|Ibekwe, Abasiofiok - Mark|
Submitted to: Journal of Water and Health
Publication Type: Peer Reviewed Journal
Publication Acceptance Date: 1/15/2008
Publication Date: 5/1/2008
Citation: Ibekwe, A.M., Lyon, S.R. 2008. Microbiological Evaluation of fecal bacterial Composition from surface water through Aquifer Sand Material. Journal of Water and Health. Vol 6 No 3:411-421 Interpretive Summary: Rapid sand filtration of surface water through a natural aquifer followed by other natural processes such as UV irradiation may reduce fecal bacterial populations entering ground water to acceptable standard before the water is treated for domestic use. The concentrations of different bacterial species such as heterotrophic bacteria, Escherichia coli, and Enterococcus were determined after running tertiary water from Santa Ana River through the aquifer material for 15 days. Filtration with aquifer material had significant role in E. coli and enterococci population reduction in the final effluent water. Confirmation of Escherichia coli and Enterococcus species by polymerase chain reaction (PCR) was more accurate than confirmation by biochemical test. The microbiological data provided in this study can help water utility companies in their understanding of source water quality and help them in the processing of tertiary treated water that may be subsequently available for domestic use.

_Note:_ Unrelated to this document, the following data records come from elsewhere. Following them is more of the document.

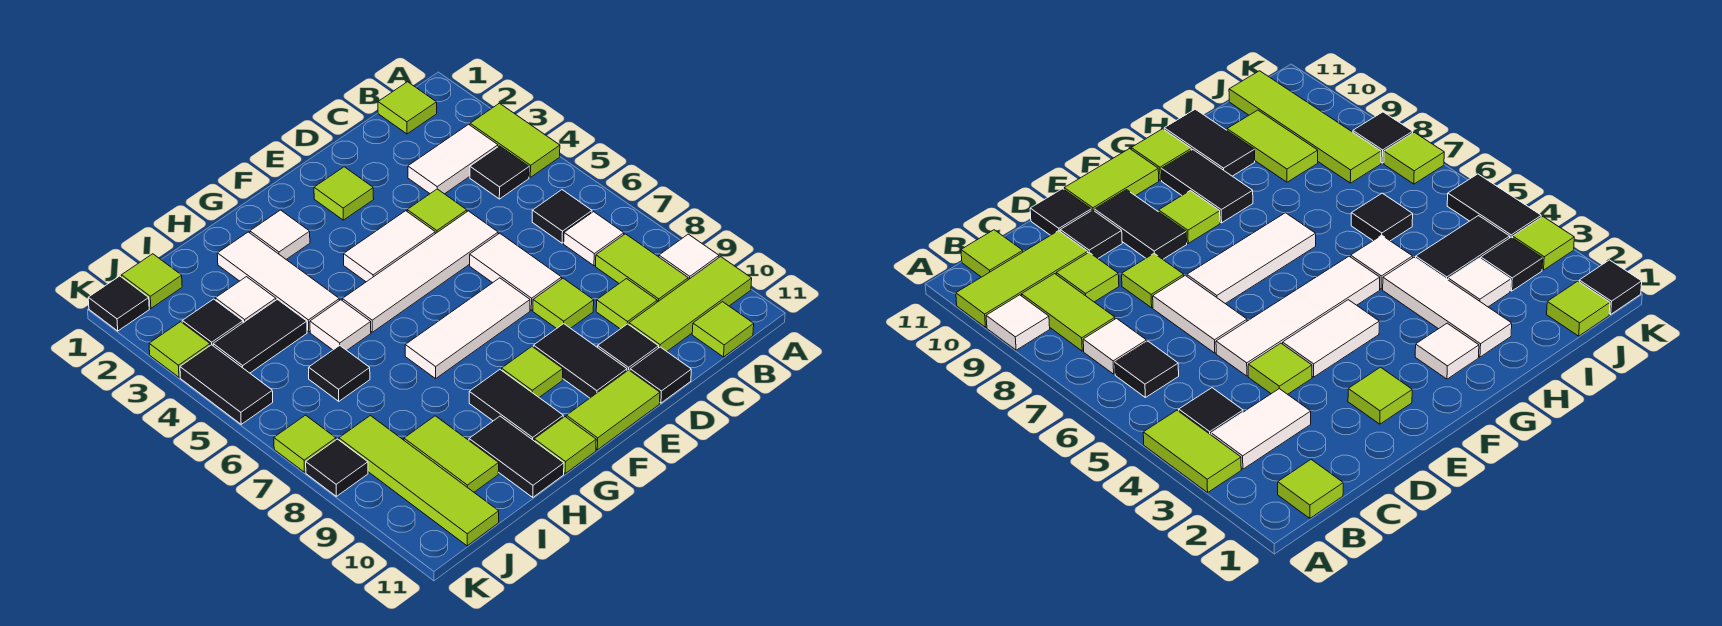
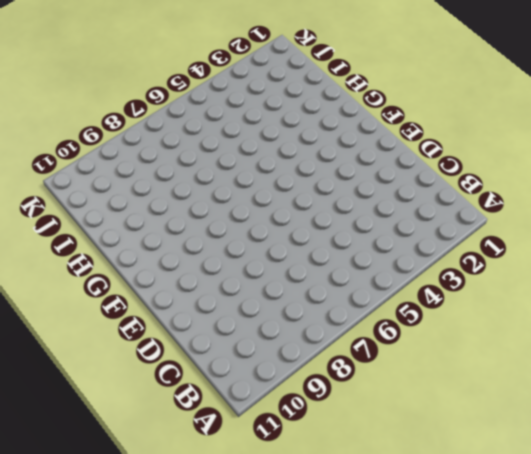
none -> lime 1x2 tile [470,103,560,177]
none -> white 1x1 tile [659,234,719,280]
none -> lime 1x3 tile [629,257,752,351]
none -> lime 1x1 tile [378,82,437,134]

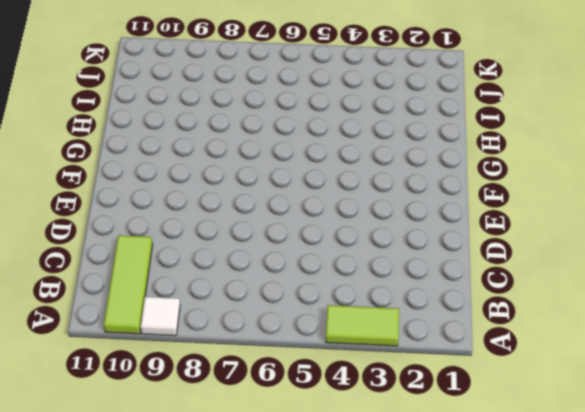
none -> lime 1x1 tile [378,82,437,134]
none -> white 1x2 tile [408,124,498,194]
none -> black 1x1 tile [470,146,529,199]
none -> black 1x1 tile [532,190,592,243]

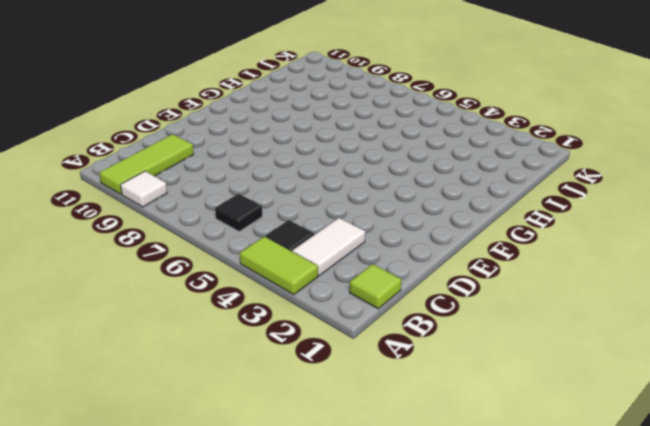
none -> white 1x1 tile [564,212,624,266]
none -> lime 1x2 tile [596,234,688,302]
none -> lime 1x1 tile [692,302,754,357]
none -> lime 1x1 tile [596,279,657,329]

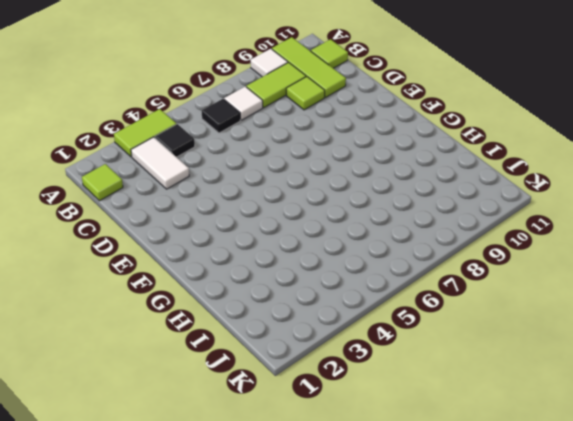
none -> lime 1x1 tile [407,189,467,234]
none -> white 1x4 tile [342,211,498,332]
none -> white 1x2 tile [470,233,562,310]
none -> lime 1x1 tile [533,278,594,329]

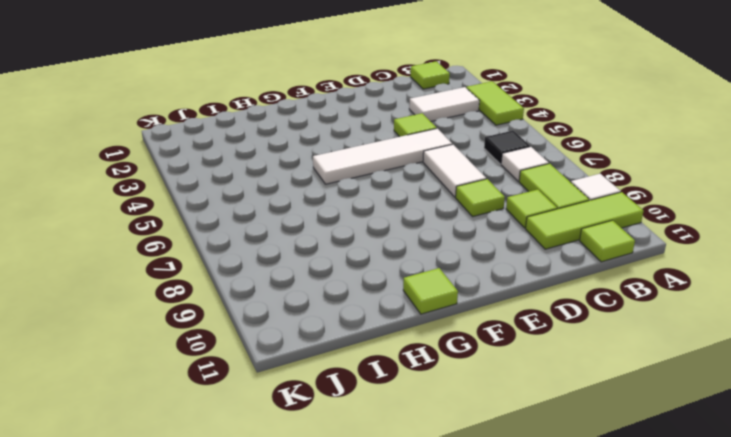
none -> black 1x1 tile [470,146,529,199]
none -> black 1x1 tile [598,324,659,371]
none -> black 1x1 tile [630,347,691,403]
none -> lime 1x1 tile [314,167,374,220]

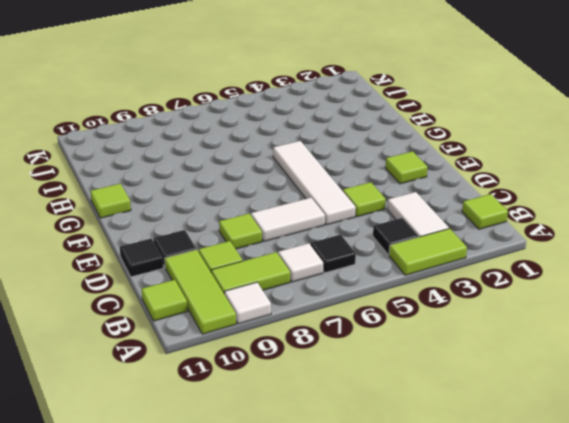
none -> white 1x2 tile [344,211,435,282]
none -> white 1x3 tile [405,278,530,379]
none -> black 1x2 tile [533,324,627,398]
none -> lime 1x2 tile [566,370,660,450]

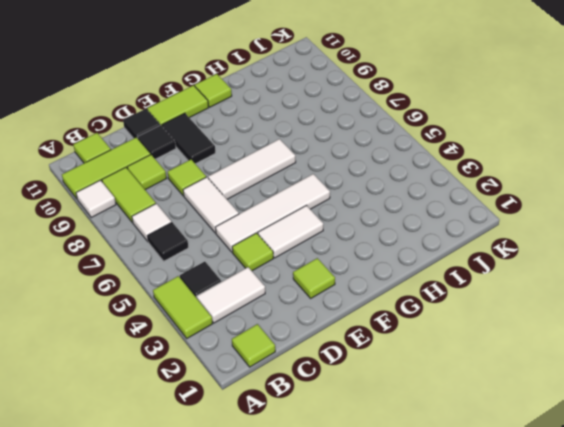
none -> lime 1x1 tile [502,347,563,397]
none -> white 1x1 tile [250,210,310,260]
none -> black 1x2 tile [469,370,563,441]
none -> white 1x3 tile [217,232,339,332]

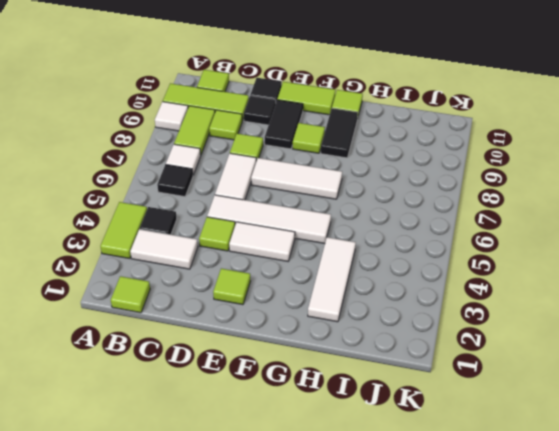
none -> white 1x1 tile [250,210,310,260]
none -> white 1x1 tile [310,300,371,350]
none -> black 1x2 tile [469,416,564,497]
none -> white 1x1 tile [215,277,276,323]

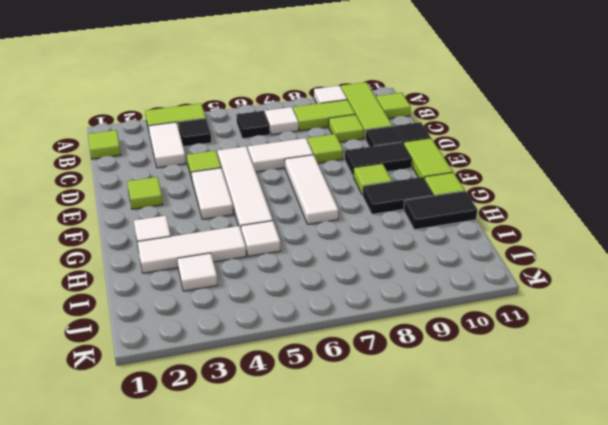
none -> black 1x2 tile [213,299,307,373]
none -> black 1x1 tile [309,345,370,401]
none -> lime 1x2 tile [404,416,499,492]
none -> lime 1x1 tile [121,254,182,308]

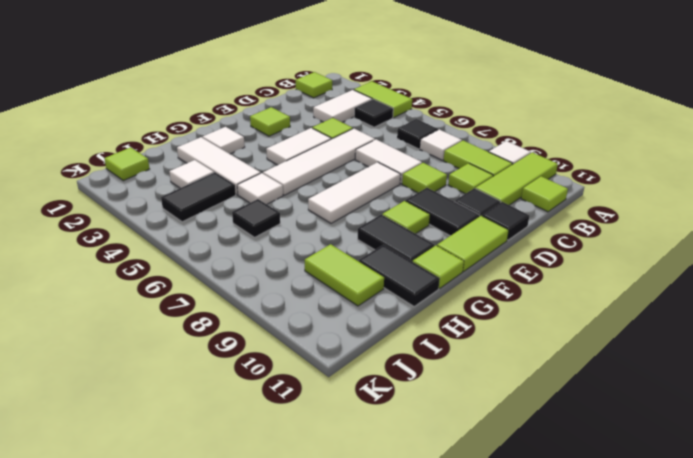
none -> black 1x1 tile [182,299,243,345]
none -> lime 1x4 tile [339,416,499,546]
none -> black 1x1 tile [88,276,149,331]
none -> lime 1x1 tile [149,322,210,377]

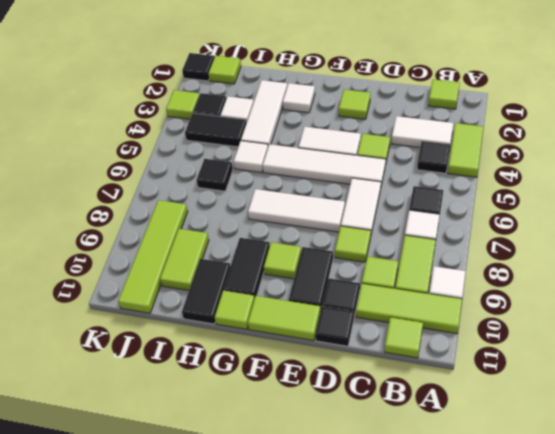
none -> black 1x2 tile [180,345,273,424]
none -> lime 1x1 tile [274,415,336,472]
none -> black 1x1 tile [306,439,368,496]

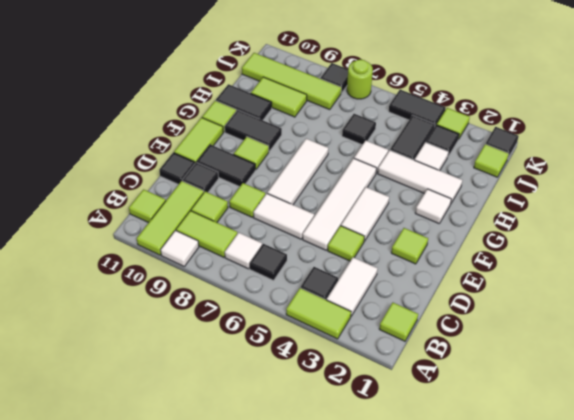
lime 1x1 round brick [347,60,373,99] -> lime 1x1 tile [274,415,336,472]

Technical Abstract: When bacterial pathogens from livestock contaminate drinking water supplies, they can cause outbreaks of different forms of gastroenteritis. Of the different pathways by which bacterial pathogens can enter drinking water, one has received little attention to date; that is, because soils are often considered to be near perfect filters, and the transport of bacterial pathogens through the subsoil to groundwater has received very little attention. The objective of this study was to examine the concentrations of fecal bacterial composition in aquifer material impacted by contaminants from different sources. The concentrations of different bacterial species such as heterotrophic bacteria, Escherichia coli, and Enterococcus were determined after running tertiary treated water through two tanks containing aquifer material. Enterococcus faecalis primers targeting the ddl gene which encodes the D-Ala : D-Ala ligase and produces a 941 DNA base pair product upon amplification and primers for E. faecium which produced a 658 DNA base pair product were used to identify the two species in the samples. A PCR assay based on the partial sequence of the '-D-glucoronidase gene (uidA) for specific detection and differentiation of E. coli populations was used to confirm the presence of E. coli after biochemical test. The biochemical test overestimated the percentage of E. faecium in our samples, but the PCR assay with the ddl gene produced 100% specificity with Enterococcus faecalis. The biochemical test was 91.5% specific in identifying E. coli. To resolve the discrepancy between the biochemical test results and the PCR confirmation, the 16S rRNA genes of questionable isolates were sequenced. Biochemical test for identification of Enterococcus faecalis agreed with PCR assay, but discrepancies were noted for Enterococcus faecium and E. coli. Therefore, direct identification of Enterococcus faecium and E. coli from environmental samples may provide a serious challenge for accurate identification of fecal bacteria contamination of drinking water sources.